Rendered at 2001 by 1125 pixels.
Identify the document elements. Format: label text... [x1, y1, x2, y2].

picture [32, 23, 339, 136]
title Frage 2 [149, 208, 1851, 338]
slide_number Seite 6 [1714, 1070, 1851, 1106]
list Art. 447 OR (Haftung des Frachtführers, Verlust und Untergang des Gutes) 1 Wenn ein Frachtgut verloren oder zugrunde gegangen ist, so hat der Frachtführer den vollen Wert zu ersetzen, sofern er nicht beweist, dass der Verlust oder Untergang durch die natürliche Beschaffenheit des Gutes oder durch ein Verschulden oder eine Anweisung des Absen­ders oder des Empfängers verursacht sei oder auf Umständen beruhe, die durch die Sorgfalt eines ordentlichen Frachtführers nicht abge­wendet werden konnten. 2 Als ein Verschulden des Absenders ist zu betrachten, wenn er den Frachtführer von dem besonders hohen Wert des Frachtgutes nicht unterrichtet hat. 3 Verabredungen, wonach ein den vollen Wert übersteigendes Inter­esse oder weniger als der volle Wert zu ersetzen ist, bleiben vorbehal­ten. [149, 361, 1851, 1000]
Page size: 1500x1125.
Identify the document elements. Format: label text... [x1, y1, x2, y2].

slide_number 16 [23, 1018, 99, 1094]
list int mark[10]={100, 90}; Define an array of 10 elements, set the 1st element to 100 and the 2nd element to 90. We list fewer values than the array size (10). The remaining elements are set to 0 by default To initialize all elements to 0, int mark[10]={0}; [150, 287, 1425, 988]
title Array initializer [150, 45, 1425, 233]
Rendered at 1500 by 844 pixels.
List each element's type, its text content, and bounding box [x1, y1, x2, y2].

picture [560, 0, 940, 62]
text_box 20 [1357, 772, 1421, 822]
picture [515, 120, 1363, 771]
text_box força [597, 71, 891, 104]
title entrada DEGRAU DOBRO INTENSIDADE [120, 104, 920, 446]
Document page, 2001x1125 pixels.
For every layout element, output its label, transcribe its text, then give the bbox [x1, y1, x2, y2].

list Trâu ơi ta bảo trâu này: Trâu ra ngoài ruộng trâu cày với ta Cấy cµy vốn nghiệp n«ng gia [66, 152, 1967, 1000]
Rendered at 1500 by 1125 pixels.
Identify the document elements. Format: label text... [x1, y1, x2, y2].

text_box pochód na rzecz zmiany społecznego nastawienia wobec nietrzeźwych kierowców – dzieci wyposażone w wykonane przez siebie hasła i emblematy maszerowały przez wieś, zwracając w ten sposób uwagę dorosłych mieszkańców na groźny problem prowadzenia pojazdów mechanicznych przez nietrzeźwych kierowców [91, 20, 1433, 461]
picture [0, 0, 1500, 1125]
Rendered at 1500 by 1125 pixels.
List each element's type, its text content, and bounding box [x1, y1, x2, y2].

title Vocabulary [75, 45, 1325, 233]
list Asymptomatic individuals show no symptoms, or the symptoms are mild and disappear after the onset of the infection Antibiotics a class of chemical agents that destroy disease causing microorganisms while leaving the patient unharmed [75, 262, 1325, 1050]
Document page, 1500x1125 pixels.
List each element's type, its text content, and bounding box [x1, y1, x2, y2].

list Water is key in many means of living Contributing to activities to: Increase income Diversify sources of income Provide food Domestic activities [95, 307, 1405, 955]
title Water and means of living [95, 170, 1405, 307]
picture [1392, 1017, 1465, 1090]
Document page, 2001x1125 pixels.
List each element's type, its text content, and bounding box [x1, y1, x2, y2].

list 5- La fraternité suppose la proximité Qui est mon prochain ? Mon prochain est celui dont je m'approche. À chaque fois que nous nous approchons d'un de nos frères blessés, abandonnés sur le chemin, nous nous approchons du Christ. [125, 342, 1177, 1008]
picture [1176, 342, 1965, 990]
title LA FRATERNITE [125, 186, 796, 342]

★ ★ ★ ★

WHAT IS EXPECTED: Tally the lines of the data that hold the string "pixels". Answer with the number and nothing more.

EXERCISE OUTPUT: 7